**Task to complete**
Please rewrite the listing below, replacing "chart" with "graph" and changing nothing else. Leave the pictures out.

--- Records supplied Enclosed Below ---

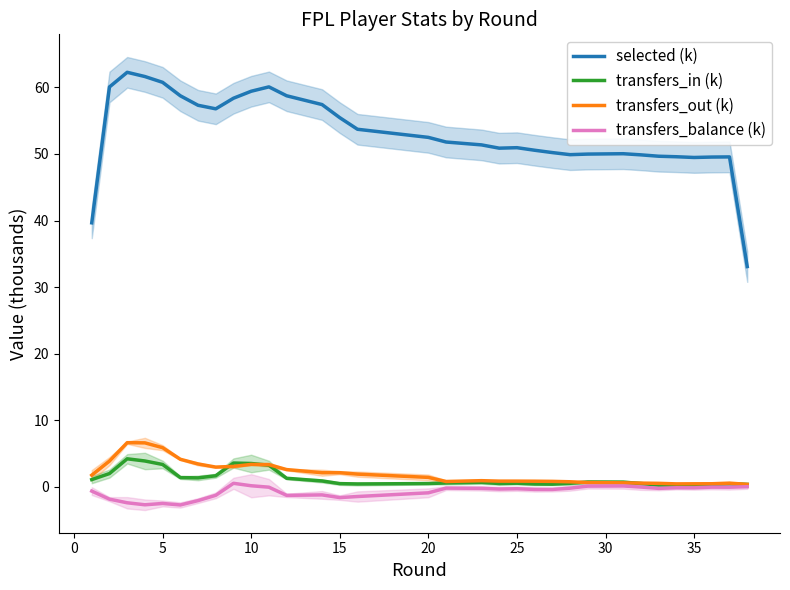

What is the value of the transfers_in (k) point at the 8th from the left?

1.6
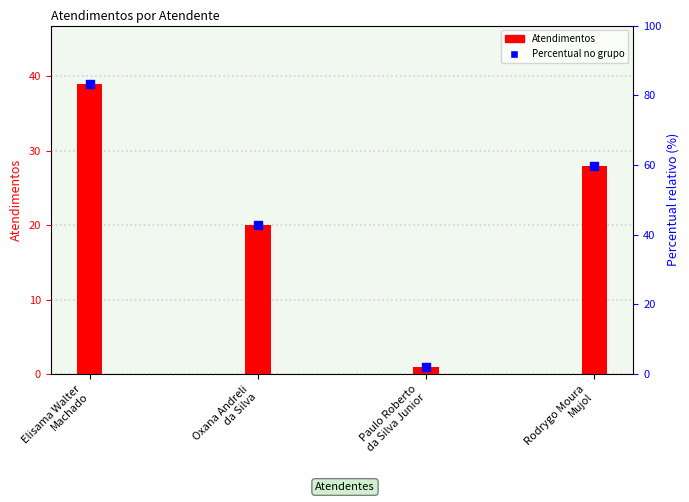

Which has a higher value, Paulo Roberto
da Silva Junior or Oxana Andreli
da Silva?

Oxana Andreli
da Silva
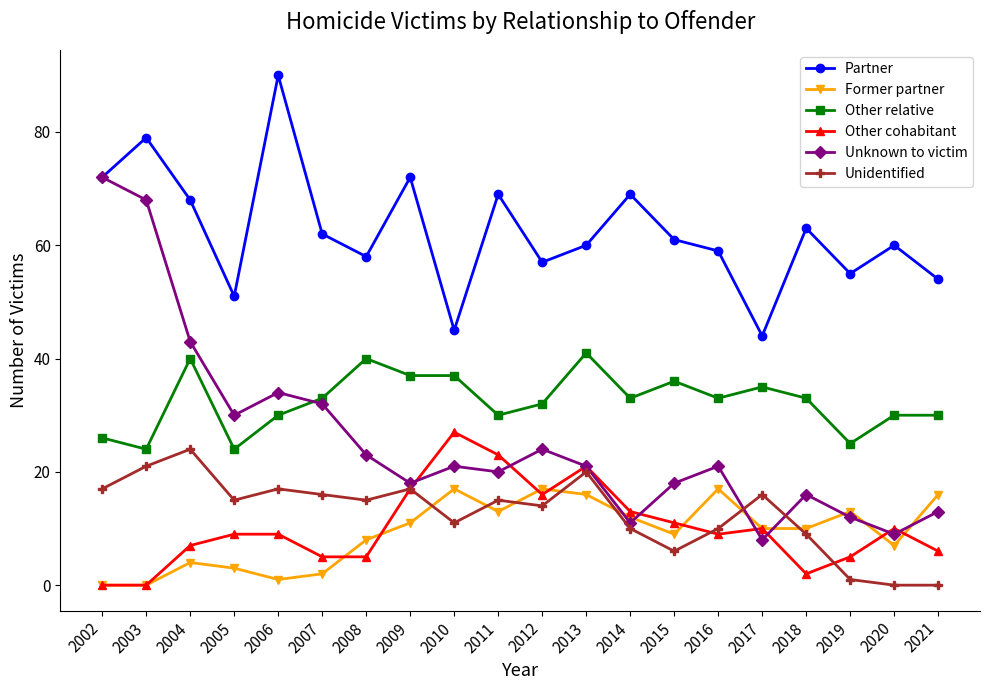

Where do Former partner and Unknown to victim first cross each other?

2013 and 2014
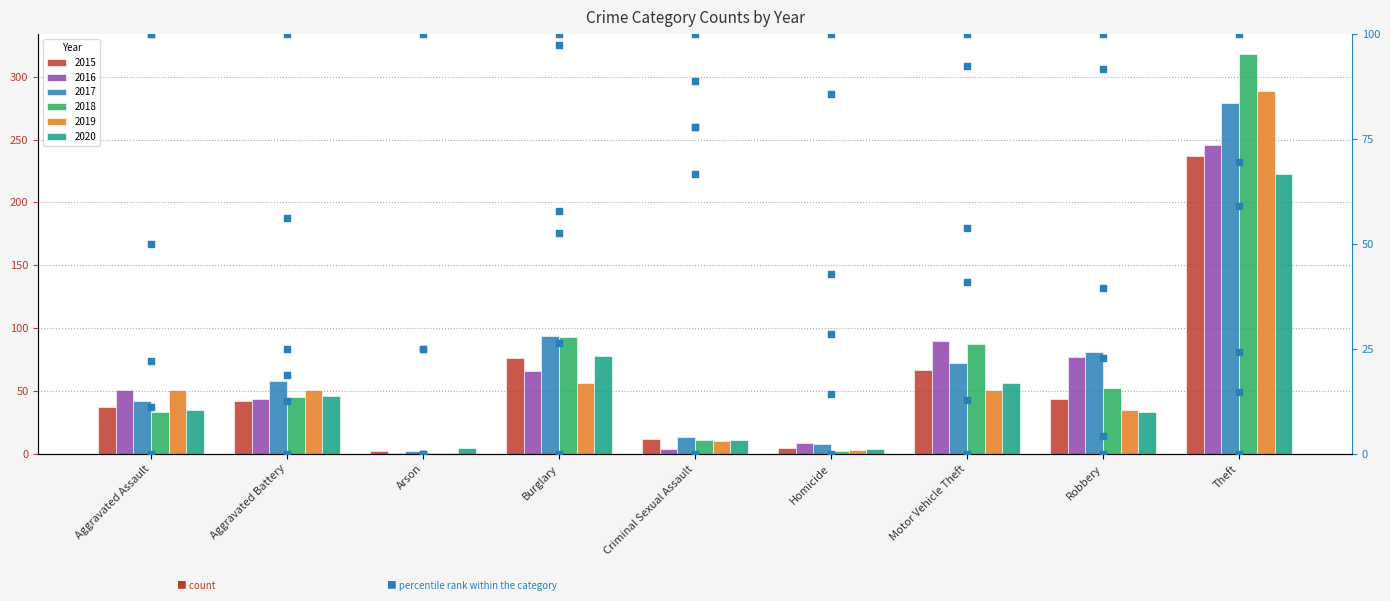

Which has a higher value, Homicide or Burglary?

Burglary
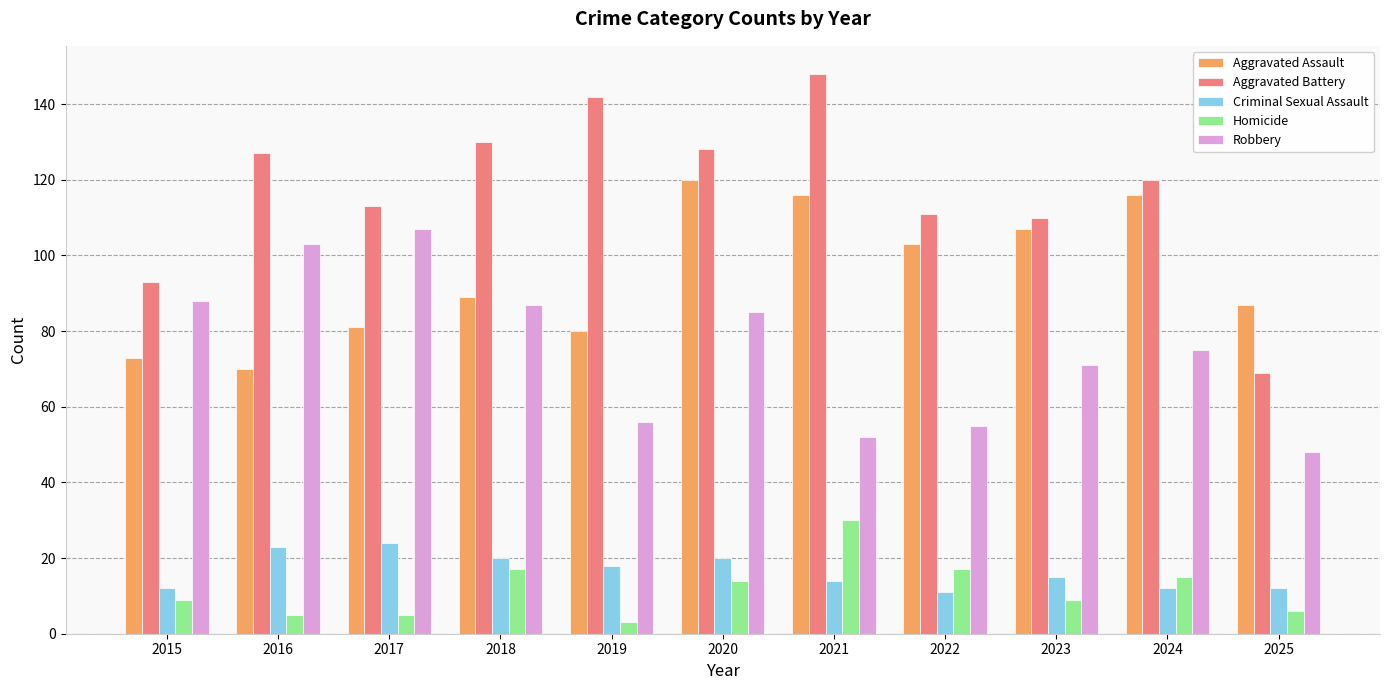

How many series are shown in this chart?

5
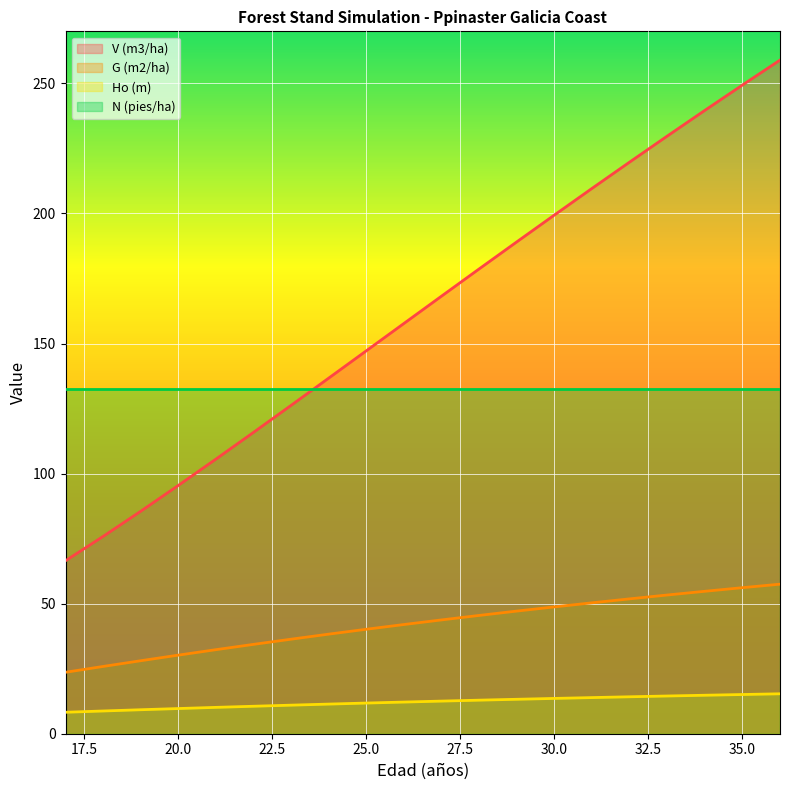

How many lines are shown in the chart?

4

--- End of Enclosed Records supplied ---

**Result**
What is the value of the transfers_in (k) point at the 8th from the left?

1.6

Which has a higher value, Paulo Roberto
da Silva Junior or Oxana Andreli
da Silva?

Oxana Andreli
da Silva

Where do Former partner and Unknown to victim first cross each other?

2013 and 2014

Which has a higher value, Homicide or Burglary?

Burglary

How many series are shown in this graph?

5

How many lines are shown in the graph?

4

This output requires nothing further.